[Data extract — start]
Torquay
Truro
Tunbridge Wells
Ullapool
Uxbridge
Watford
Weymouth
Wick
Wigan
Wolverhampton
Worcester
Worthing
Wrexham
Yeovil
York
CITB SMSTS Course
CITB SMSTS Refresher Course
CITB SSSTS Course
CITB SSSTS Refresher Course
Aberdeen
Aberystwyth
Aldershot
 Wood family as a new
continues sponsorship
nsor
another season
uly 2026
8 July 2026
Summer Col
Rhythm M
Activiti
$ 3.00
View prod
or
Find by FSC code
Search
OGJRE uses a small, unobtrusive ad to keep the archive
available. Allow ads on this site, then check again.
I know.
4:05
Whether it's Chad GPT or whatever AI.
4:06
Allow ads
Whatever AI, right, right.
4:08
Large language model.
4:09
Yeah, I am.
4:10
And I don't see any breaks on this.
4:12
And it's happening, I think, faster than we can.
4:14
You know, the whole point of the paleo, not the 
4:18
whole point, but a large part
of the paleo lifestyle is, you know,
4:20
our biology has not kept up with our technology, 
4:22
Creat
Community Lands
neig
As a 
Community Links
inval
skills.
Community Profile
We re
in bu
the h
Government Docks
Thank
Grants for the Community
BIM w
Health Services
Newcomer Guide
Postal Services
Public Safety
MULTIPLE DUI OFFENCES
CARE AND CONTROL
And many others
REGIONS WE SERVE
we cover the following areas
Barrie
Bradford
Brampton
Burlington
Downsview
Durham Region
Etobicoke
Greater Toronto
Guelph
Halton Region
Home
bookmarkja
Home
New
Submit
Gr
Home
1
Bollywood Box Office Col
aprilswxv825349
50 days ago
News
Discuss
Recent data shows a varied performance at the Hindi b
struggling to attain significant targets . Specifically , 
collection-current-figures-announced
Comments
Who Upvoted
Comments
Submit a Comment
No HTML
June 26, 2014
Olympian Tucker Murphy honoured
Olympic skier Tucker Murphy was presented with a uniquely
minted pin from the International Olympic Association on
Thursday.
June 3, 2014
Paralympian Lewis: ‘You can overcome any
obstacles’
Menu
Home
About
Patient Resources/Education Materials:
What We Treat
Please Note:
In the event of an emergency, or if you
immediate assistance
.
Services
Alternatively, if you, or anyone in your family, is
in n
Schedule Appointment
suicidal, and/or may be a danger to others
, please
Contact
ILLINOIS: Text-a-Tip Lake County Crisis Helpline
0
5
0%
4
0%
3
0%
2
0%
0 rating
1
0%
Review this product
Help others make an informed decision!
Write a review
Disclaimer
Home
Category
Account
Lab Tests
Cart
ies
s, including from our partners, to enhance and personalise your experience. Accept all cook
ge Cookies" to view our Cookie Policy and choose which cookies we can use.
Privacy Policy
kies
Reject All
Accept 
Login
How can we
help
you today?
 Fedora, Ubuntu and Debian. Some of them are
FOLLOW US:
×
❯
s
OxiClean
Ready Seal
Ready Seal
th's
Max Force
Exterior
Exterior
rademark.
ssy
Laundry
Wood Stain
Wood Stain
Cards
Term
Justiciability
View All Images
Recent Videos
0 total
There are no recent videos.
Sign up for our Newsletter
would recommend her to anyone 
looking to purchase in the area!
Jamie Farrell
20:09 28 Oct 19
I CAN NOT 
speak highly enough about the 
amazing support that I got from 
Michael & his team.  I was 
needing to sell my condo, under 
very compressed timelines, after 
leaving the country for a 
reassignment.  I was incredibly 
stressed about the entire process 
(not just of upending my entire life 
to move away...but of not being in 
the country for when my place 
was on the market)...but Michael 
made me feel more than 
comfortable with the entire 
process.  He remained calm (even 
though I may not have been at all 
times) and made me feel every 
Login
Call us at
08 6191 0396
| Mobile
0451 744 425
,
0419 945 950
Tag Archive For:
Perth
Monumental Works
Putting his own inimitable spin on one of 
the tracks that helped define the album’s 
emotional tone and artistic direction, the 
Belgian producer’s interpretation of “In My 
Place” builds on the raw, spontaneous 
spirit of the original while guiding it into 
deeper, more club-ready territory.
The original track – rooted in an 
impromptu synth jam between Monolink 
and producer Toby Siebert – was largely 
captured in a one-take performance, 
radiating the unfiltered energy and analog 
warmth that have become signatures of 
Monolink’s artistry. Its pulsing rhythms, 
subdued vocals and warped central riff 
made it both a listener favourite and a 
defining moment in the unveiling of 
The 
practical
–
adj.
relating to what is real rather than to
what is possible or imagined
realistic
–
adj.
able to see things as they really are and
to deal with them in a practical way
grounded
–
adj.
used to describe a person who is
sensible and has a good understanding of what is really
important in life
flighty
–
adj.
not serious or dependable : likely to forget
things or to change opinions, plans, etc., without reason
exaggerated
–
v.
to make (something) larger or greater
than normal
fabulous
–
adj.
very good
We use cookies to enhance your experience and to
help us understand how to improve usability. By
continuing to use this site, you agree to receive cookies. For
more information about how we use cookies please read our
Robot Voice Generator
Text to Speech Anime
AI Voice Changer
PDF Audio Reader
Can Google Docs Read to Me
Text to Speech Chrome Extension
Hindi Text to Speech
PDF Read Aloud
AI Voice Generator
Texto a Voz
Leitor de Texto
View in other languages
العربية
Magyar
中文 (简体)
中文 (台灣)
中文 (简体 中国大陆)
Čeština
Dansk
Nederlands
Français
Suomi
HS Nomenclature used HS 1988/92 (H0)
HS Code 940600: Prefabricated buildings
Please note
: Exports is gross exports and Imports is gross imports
[Data extract — finish]
Exercise objective —
Count, in the records above, the lines that contain the word "entire"; the answer is that number alone.

Result of the exercise —
3